TEXT:
1) Authentication: the schema working with each node must be able to prove that it is a valid
node through a series of message exchanges on the authentication protocol.
2) Public Key Infrastructure: a cryptographic system based on public keys is used to
improve security by allowing nodes to communicate in networks with trust values based on
certificates held. In this system, certificate-based techniques used in encryption and
authentication mechanisms. Centralized authority for certification is required.
3) Symmetric key: this scheme relies on encrypting and decrypting messages between nodes
using a symmetric encryption algorithm. This technique is used in the network to create

secure paths to communicate with each other by using a set of pre-agreed keys or using a
trusted third party to ensure the distribution of keys to all legitimate nodes in the network.
With this defense mechanism, the Sybil node will have difficulty getting the key so that it is
only possible to obtain a compromised node by stealing.
4) Watermarking: Watermarking techniques are used to be the solution to implementing
cryptography on devices with limited resources. The main idea is to embedding information
which allows an individual to add verification messages to communication data. So the
Sybil nodes cannot make an attack because it cannot change the watermark constraints.
In the application of IoT defense mechanisms using cryptography have disadvantages:
• Dependence on cryptographic hardware and software.
• Compatibility issue with network types and routing protocols on IoT.
• Scalability, in the addition of new nodes, may increase resource requirements
exponentially.
• High in memory, computing, and communication overhead that is not suitable for resource
constraints network.
• To ensure the network has safe keys and algorithms need high costs.
3.2. Location Verification Based
The location/position based method utilizes measurement parameters that can be
physically observed to estimate the location and position of the node to detect Sybil attacks.
This method is used with the assumption that there may not be different nodes that are in the
same location. So that if found, it will be concluded as a Sybil node. Another assumption is to
use position verification where a node equipped with a Global Positioning System (GPS) will
send its location to a valid node, and then the node will verify based on the estimated position of
the propagation model of the received signal. As stated in [103], this method can be grouped
into two categories, namely, range-based and ranged free methods.
1) Ranged based: the estimated position is calculated based on the physical indicator used to
determine the distance between the transmitter and receiver. This distance estimate is
usually based on the Received Signal Strength Indicator (RSSI), time-based methods such
as Time of Arrival (ToA) and Time Difference of Arrival (TDoA). This method is suitable for
IoT devices because it is low cost, where the distance between two entities is estimated
only based on the received signal strength and the indicators that the device has.
2) Range free method: has high accuracy in distance calculation. By utilizing data from GPS,
Radar, or location-based/localization scheme, this method can also be used as a support
for position estimation using ranged based.
In applying IoT, the location/position based defense method has disadvantages:
- Not suitable for use on mobile networks, the accuracy of approximate location decreases
due to rapid changes in network topology and changes in node position.

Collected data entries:

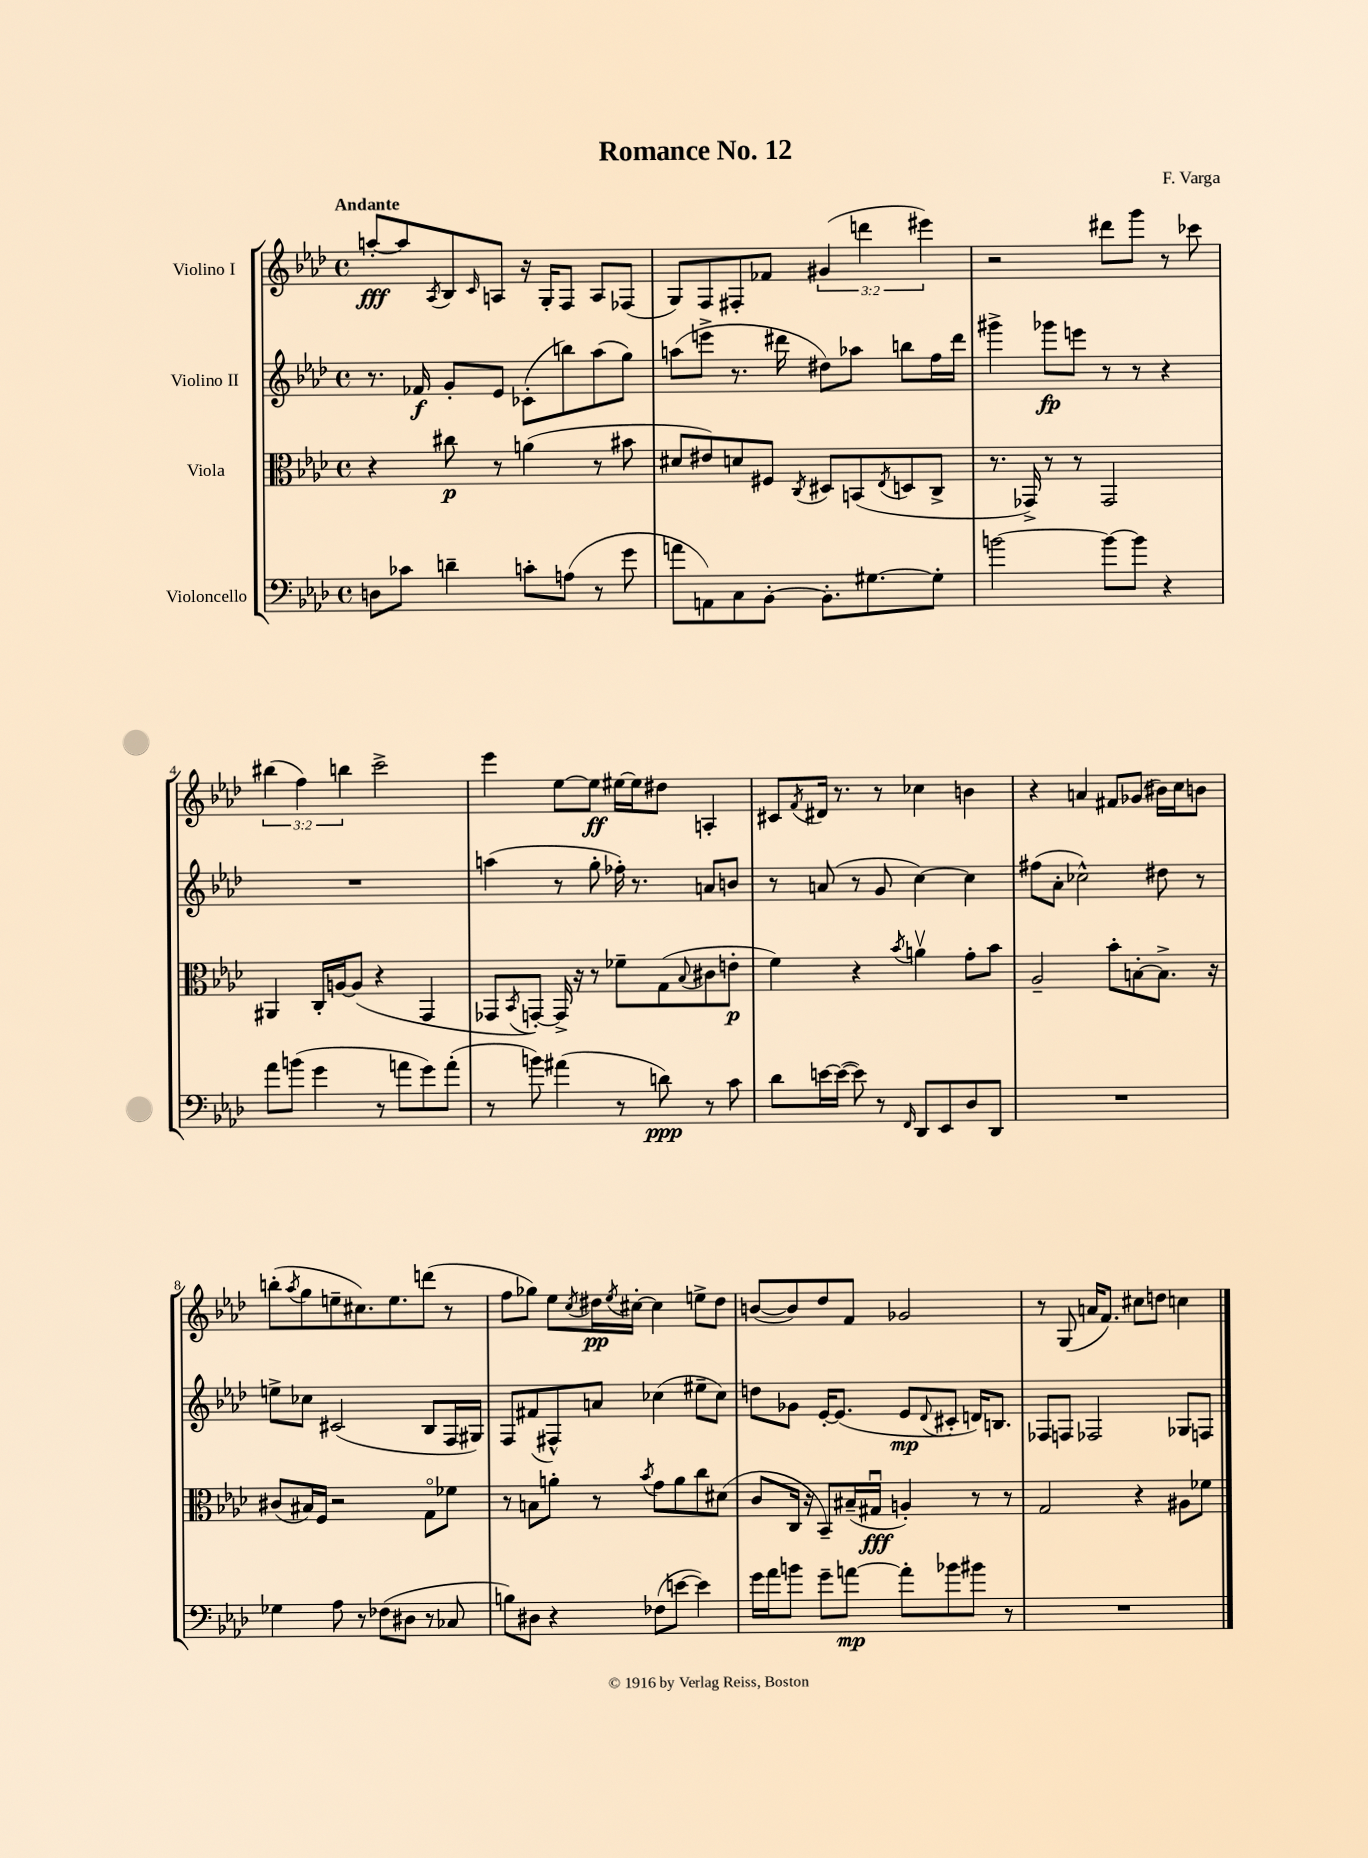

**kern	**dynam	**kern	**dynam	**kern	**dynam	**kern	**dynam
*part4	*part4	*part3	*part3	*part2	*part2	*part1	*part1
*staff4	*staff4	*staff3	*staff3	*staff2	*staff2	*staff1	*staff1
*I"Violoncello	*	*I"Viola	*	*I"Violino II	*	*I"Violino I	*
*clefF4	*	*clefC3	*	*clefG2	*	*clefG2	*
*k[b-e-a-d-]	*	*k[b-e-a-d-]	*	*k[b-e-a-d-]	*	*k[b-e-a-d-]	*
*M4/4	*	*M4/4	*	*M4/4	*	*M4/4	*
*met(c)	*	*met(c)	*	*met(c)	*	*met(c)	*
=1	=1	=1	=1	=1	=1	=1	=1
!	!	!	!	!	!	!LO:TX:a:B:t=Andante	!
8Dn\L	.	4r	.	8.r	.	[8aan'/L	fff
8c-X\J	.	.	.	.	.	8aa/]	.
.	.	.	.	16f-X/	f	.	.
.	.	.	.	.	.	8qA-/	.
4dn~\	.	8cc#X\	p	8g'/L	.	8B-/	.
.	.	.	.	.	.	16qqc/	.
.	.	8r	.	8e-/J	.	8An/J	.
8cn'\L	.	(4an\	.	(8c-X'\L	.	16r	.
.	.	.	.	.	.	16G'/KL	.
(8An\J	.	.	.	8bbn\)	.	8F/J	.
8r	.	8r	.	(8aa-\	.	8A/L	.
8g\	.	8b#X\	.	8gg\J)	.	(8F-X/J	.
=2	=2	=2	=2	=2	=2	=2	=2
8an\L	.	8d#X/L	.	(8aan\L	.	8G/L)	.
8AAn\)	.	8e#X/)	.	8eeen^\J	.	8F/	.
8C\	.	8dn/	.	8.r	.	8F#X'/	.
[8BB-'\J	.	8F#X/J	.	.	.	8f-X/J	.
.	.	.	.	16ddd#X\	.	.	.
.	.	8qC/	.	.	.	.	.
8.BB-'\L]	.	8D#X/L	.	8dd#X\L)	.	(6g#X/	.
.	.	(8BBn/	.	8aa-X\J	.	.	.
.	.	.	.	.	.	6dddn\	.
[8.G#X\	.	.	.	.	.	.	.
.	.	8qE-/	.	.	.	.	.
.	.	8Dn/	.	8bbn\L	.	.	.
.	.	.	.	.	.	6eee#X\)	.
8G#'\J]	.	8C^/J	.	16ff\L	.	.	.
.	.	.	.	16ddd#\JJ	.	.	.
=3	=3	=3	=3	=3	=3	=3	=3
[2bn\	.	8.r	.	4ggg#X^\	.	2r	.
.	.	16GG-X^/)	.	.	.	.	.
.	.	8r	.	8ggg-X\L	fp	.	.
.	.	8r	.	8eeen\J	.	.	.
8b\L_	.	2GG-/	.	8r	.	8ddd#X\L	.
8b\J]	.	.	.	8r	.	8ggg\J	.
4r	.	.	.	4r	.	8r	.
.	.	.	.	.	.	8ccc-X\	.
!!LO:LB:g=z
=4	=4	=4	=4	=4	=4	=4	=4
8a-\L	.	4AA#X/	.	1r	.	(6bb#X\	.
(8bn\J	.	.	.	.	.	.	.
.	.	.	.	.	.	6ff\)	.
4g\	.	16C'/LL	.	.	.	.	.
.	.	[16An/J	.	.	.	.	.
.	.	.	.	.	.	6bbn\	.
.	.	(8A/J]	.	.	.	.	.
8r	.	4r	.	.	.	2ccc^\	.
8an\L	.	.	.	.	.	.	.
8g\)	.	4GG/	.	.	.	.	.
(8a'\J	.	.	.	.	.	.	.
=5	=5	=5	=5	=5	=5	=5	=5
8r	.	8GG-X/L	.	(4aan\	.	4eee-\	.
.	.	8qBB-/	.	.	.	.	.
8bn\)	.	[8GGn'/J)	.	.	.	.	.
(4a#X\	.	16GG^/]	.	8r	.	[8ee-\L	.
.	.	16r	.	.	.	.	.
.	.	8r	.	8gg'\	.	8ee-\J]	ff
8r	.	8f-X~\L	.	16ff-X'\)	.	[16ee#X\LL	.
.	.	.	.	8.r	.	16ee#\J]	.
8dn\)	ppp	(8G\	.	.	.	8dd#X\J	.
.	.	8qqB-/	.	.	.	.	.
8r	.	8c#X\	.	8an/L	.	4An'/	.
8c\	.	8en'\J	p	8bn/J	.	.	.
=6	=6	=6	=6	=6	=6	=6	=6
8d-\L	.	4f\)	.	8r	.	8c#X/L	.
.	.	.	.	.	.	8qf/	.
[16en\L	.	.	.	(8an/	.	16d#X/Jk	.
(16e\JJ_	.	.	.	.	.	8.r	.
8e\])	.	4r	.	8r	.	.	.
8r	.	.	.	8g/	.	8r	.
16qqFF/	.	8qb-/	.	.	.	.	.
8DD-/L	.	4anv\	.	[4cc\)	.	4cc-X\	.
8EE-/	.	.	.	.	.	.	.
8D-/	.	8g'\L	.	4cc\]	.	4bn\	.
8DD-/J	.	8b-\J	.	.	.	.	.
=7	=7	=7	=7	=7	=7	=7	=7
1r	.	2A-~/	.	(8ff#X\L	.	4r	.
.	.	.	.	8a-'\J	.	.	.
.	.	.	.	2cc-X^^\)	.	4an/	.
.	.	8b-'\L	.	.	.	8f#X/L	.
.	.	[8Bn'\	.	.	.	(8g-X/J	.
.	.	8.B^\J]	.	8dd#X\	.	16b#X\LL)	.
.	.	.	.	.	.	16cc\J	.
.	.	.	.	8r	.	8bn\J	.
.	.	16r	.	.	.	.	.
!!LO:LB:g=z
=8	=8	=8	=8	=8	=8	=8	=8
4G-X\	.	(8c#X/L	.	8een^\L	.	(8bbn'\L	.
.	.	.	.	.	.	8qaa-/	.
.	.	16B#X/L)	.	8cc-X\J	.	8gg\	.
.	.	16F/JJ	.	.	.	.	.
8A-\	.	2r	.	(2c#X/	.	8een~\	.
8r	.	.	.	.	.	8.cc#X\)	.
(8F-X\L	.	.	.	.	.	.	.
.	.	.	.	.	.	8.ee\	.
8D#X\J	.	.	.	.	.	.	.
8r	.	8G\L	.	8B-/L	.	(8dddn\J	.
8C-X/	.	8f-X\J	.	16F/L	.	8r	.
.	.	.	.	16G#X/JJ)	.	.	.
=9	=9	=9	=9	=9	=9	=9	=9
8Bn\L)	.	8r	.	8F/L	.	8ff\L	.
8D#X\J	.	8Bn\L	.	(8f#X/	.	8gg-X\J)	.
4r	.	8an'\J	.	8F#X^^/)	.	8ee-\L	.
.	.	.	.	.	.	8qcc/	.
.	.	8r	.	8an/J	.	16dd#X\L	pp
.	.	.	.	.	.	8qee-/	.
.	.	.	.	.	.	[16cc#X'\JJ	.
.	.	8qb-/	.	.	.	.	.
(8F-X\L	.	8g\L	.	(4cc-X\	.	4cc#\]	.
[8en\J	.	8a\	.	.	.	.	.
4e\])	.	8cc\	.	8ee#X~\L	.	8een^\L	.
.	.	(8d#X\J	.	8cc-\J)	.	8dd#\J	.
=10	=10	=10	=10	=10	=10	=10	=10
16g\LL	.	8c/L	.	8ddn\L	.	([8bn/L	.
16a-\J	.	.	.	.	.	.	.
8bn\J	.	16C/Jk	.	8g-X\J	.	8b/])	.
.	.	16r	.	.	.	.	.
8g~\L	.	8BB-~/L)	.	[16e-'/KL	.	8dd-/	.
.	.	.	.	(8.e-/J]	.	.	.
[8an\J	mp	(16B#X~/L	.	.	.	8f/J	.
.	.	16G#Xu/JJ	fff	.	.	.	.
8a'\L]	.	4An'/)	.	8e-/L	mp	2g-X/	.
.	.	.	.	8qqd-/	.	.	.
8b-X\	.	.	.	8c#X'/J	.	.	.
8b#X\J	.	8r	.	16dn/KL)	.	.	.
.	.	.	.	8.Bn/J	.	.	.
8r	.	8r	.	.	.	.	.
=11	=11	=11	=11	=11	=11	=11	=11
1r	.	2G/	.	8F-X/L	.	8r	.
.	.	.	.	8Fn/J	.	(8G/	.
.	.	.	.	2F-X/	.	16an/KL	.
.	.	.	.	.	.	8.f/J)	.
.	.	4r	.	.	.	8cc#X\L	.
.	.	.	.	.	.	8ddn\J	.
.	.	8A#X\L	.	8G-X/L	.	4ccn\	.
.	.	8f-X\J	.	8Fn/J	.	.	.
==	==	==	==	==	==	==	==
*-	*-	*-	*-	*-	*-	*-	*-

EXERCISE REQUIREMENTS:
1. In the text on Sybil attack defenses, which defense mechanism requires a centralized authority for certification?
2. Return the passage of the Sybil attack defense text from "3.2. Location Verification" to "ranged free methods.", copied word for word.

CORRECT ANSWERS:
1. Public Key Infrastructure

2.
3.2. Location Verification Based
The location/position based method utilizes measurement parameters that can be
physically observed to estimate the location and position of the node to detect Sybil attacks.
This method is used with the assumption that there may not be different nodes that are in the
same location. So that if found, it will be concluded as a Sybil node. Another assumption is to
use position verification where a node equipped with a Global Positioning System (GPS) will
send its location to a valid node, and then the node will verify based on the estimated position of
the propagation model of the received signal. As stated in [103], this method can be grouped
into two categories, namely, range-based and ranged free methods.